До Киверец Ядзю и Спокойного сопровождали автоматчики во главе с Владимиром Ступиным. Шли молча. Среди набегавших мыслей одна доставила Спокойному огорчение: в Луцк они шли без справок «с места работы». Их не могли изготовить в штабе — не было бланков, а кое-как состряпанные документы приносят только хлопоты. Поэтому он предпочел взять еще один пистолет вместо плохого документа.
Темной майской ночью отряд достиг хутора Бодзячив. Хутор лежал в пяти километрах от районного центра Киверцы и в семнадцати от Луцка. Такое географическое положение делало его очень удобным для связи.
— Тут организуем свой «маяк»,— распорядился Сту-пин. — Все сведения из Луцка передавайте сюда- через доверенных людей. Записки для вас будем тоже здесь оставлять.
Утром снова отправились в путь. Щедрое солнце залило луга и дорогу. То тут, то там встречались белые подсиненные домики под соломенной крышей, утопавшие в розоватой белизне цветущих садов.

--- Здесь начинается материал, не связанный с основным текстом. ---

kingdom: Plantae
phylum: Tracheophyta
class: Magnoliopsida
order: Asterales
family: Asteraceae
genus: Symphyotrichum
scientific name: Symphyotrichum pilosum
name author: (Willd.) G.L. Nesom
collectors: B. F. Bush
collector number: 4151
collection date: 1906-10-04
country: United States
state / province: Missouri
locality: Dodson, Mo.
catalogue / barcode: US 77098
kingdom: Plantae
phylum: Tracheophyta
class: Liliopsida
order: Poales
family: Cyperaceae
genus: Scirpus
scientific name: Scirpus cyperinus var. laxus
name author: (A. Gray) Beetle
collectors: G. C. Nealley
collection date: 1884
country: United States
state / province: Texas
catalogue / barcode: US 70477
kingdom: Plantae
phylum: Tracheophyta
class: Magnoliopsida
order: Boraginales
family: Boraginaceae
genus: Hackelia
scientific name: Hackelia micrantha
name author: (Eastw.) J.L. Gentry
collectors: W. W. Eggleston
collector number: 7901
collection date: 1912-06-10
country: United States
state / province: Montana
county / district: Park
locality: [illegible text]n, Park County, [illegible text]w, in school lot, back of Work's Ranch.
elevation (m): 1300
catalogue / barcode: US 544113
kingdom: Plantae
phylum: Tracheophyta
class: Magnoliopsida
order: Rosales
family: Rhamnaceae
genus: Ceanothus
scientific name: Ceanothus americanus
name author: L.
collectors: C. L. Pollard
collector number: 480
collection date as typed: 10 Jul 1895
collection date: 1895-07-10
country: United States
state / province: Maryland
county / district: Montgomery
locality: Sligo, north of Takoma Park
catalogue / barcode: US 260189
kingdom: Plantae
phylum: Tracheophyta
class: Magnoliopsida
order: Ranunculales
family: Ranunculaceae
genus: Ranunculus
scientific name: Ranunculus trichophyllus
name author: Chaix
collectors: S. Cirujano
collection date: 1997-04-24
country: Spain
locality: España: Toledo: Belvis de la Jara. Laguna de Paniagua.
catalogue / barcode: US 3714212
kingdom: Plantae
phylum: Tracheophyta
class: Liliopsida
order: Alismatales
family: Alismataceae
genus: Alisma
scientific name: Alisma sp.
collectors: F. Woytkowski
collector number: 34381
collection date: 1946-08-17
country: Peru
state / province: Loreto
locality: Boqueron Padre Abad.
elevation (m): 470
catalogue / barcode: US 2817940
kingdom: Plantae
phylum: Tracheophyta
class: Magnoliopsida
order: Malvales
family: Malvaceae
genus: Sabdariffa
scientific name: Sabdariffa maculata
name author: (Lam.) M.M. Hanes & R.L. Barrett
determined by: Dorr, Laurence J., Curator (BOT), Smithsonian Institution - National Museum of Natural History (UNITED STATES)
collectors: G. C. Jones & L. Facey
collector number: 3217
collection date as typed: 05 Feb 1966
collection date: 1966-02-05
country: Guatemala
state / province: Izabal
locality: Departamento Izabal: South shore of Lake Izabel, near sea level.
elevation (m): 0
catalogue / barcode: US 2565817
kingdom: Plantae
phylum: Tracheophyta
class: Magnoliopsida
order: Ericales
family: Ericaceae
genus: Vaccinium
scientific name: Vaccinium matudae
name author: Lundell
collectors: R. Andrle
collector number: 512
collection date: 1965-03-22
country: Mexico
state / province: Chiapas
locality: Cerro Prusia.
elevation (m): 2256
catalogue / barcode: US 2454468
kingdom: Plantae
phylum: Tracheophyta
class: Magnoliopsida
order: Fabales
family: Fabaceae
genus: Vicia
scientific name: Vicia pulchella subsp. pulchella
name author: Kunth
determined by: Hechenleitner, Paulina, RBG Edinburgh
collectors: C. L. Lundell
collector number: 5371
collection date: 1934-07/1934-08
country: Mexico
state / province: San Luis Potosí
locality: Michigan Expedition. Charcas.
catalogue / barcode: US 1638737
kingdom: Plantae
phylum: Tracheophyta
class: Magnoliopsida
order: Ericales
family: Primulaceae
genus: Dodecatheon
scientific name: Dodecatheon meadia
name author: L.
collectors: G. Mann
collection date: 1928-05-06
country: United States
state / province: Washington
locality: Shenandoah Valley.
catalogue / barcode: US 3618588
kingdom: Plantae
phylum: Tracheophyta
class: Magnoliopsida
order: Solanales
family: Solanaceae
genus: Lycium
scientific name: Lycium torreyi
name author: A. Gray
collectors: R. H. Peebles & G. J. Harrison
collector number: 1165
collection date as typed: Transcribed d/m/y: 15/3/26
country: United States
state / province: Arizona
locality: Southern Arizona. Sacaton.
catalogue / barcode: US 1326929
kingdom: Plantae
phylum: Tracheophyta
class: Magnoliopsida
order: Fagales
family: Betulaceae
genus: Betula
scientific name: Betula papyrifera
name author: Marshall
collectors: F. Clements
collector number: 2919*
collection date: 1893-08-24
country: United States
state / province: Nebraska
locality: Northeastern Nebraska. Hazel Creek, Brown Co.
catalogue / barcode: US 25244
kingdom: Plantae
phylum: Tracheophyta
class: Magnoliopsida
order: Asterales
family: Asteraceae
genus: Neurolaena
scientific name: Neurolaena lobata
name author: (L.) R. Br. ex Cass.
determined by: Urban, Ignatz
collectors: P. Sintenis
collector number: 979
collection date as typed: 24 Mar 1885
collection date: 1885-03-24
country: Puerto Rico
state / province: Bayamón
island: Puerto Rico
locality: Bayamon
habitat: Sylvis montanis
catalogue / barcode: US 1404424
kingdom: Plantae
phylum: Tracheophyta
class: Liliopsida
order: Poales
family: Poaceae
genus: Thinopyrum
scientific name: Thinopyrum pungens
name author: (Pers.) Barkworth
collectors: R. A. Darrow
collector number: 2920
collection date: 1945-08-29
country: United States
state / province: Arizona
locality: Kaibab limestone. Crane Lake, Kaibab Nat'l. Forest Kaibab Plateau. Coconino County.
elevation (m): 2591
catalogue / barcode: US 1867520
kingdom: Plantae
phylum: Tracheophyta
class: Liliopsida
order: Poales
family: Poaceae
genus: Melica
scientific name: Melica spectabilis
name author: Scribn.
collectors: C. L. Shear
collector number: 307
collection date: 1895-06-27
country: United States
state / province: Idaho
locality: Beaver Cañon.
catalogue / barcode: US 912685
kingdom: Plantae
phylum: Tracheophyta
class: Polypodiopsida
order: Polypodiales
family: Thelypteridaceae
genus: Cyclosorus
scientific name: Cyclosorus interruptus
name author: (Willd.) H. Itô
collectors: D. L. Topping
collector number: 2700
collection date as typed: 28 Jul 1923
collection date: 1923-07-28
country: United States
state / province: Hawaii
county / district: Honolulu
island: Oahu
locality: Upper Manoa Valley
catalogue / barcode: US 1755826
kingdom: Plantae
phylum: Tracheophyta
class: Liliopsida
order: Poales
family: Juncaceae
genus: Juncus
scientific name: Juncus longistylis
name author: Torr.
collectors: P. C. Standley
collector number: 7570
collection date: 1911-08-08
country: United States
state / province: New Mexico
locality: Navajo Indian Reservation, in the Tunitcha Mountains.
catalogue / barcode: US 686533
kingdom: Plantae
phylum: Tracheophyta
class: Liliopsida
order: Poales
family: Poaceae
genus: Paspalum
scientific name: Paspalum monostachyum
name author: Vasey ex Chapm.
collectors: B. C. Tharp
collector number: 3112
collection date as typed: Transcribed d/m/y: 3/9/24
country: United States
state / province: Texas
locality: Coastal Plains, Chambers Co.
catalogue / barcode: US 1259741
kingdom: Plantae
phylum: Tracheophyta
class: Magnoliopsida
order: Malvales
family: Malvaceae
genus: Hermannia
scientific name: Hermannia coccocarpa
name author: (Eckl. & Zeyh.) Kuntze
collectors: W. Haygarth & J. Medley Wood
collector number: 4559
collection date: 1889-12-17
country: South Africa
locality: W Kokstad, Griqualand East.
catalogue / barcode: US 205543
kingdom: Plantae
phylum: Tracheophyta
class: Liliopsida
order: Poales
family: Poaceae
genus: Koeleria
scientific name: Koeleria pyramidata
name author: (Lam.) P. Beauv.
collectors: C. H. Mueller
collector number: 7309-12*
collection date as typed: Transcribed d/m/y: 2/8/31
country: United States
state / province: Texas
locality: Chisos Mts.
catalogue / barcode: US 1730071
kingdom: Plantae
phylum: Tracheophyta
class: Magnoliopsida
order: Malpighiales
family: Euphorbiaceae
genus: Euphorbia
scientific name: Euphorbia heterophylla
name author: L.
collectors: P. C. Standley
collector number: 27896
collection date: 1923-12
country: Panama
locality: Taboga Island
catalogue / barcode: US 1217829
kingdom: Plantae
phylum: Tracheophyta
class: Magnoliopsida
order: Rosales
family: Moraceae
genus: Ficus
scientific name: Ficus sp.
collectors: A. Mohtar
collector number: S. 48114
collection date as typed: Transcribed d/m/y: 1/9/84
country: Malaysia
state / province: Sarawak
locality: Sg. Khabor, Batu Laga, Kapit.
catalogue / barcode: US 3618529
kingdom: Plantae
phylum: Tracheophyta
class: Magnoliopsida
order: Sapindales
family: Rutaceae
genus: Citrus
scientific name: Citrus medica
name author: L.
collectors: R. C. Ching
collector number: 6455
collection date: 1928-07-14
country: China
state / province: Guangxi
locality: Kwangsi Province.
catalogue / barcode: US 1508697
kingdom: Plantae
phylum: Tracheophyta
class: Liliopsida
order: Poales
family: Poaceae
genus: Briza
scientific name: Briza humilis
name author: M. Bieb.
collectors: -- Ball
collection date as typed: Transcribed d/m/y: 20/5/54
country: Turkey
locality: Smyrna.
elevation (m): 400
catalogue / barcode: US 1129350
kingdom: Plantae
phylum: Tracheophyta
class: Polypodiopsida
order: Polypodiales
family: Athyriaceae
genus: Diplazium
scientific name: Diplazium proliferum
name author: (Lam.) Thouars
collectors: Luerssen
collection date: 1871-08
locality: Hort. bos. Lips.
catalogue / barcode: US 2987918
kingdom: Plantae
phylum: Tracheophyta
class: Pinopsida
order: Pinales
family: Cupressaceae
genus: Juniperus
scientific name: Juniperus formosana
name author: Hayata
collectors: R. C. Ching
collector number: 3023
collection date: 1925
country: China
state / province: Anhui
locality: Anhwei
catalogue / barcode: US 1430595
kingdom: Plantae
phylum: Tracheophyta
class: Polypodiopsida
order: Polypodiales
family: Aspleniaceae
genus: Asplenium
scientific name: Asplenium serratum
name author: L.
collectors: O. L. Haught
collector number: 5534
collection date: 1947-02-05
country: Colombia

До Луцка ехали без всяких приключений, а как только пересекли железную дорогу, которая здесь была и городской чертой, все увидели офицера, делавшего рукой знак остановиться. Такая неожиданность встревожила путников. Рука Спокойного машинально потянулась к пистолету. Но в этот момент раздался невозмутимый голос Станислава, молодого крестьянина, правившего лошадьми:
— Битте шейн! Прошу вас!
Немец пристально посмотрел на белокурого парня, затем перевел взгляд на седоков и, сделав вывод, что ничто ему не угрожает, показал рукой на покосившийся забор.
— Там цвай копер, чамайдайн.
Зная барские повадки гитлеровцев, Станислав, не мешкая, подбежал к забору, взял чемоданы и аккуратно уложил их на подводу.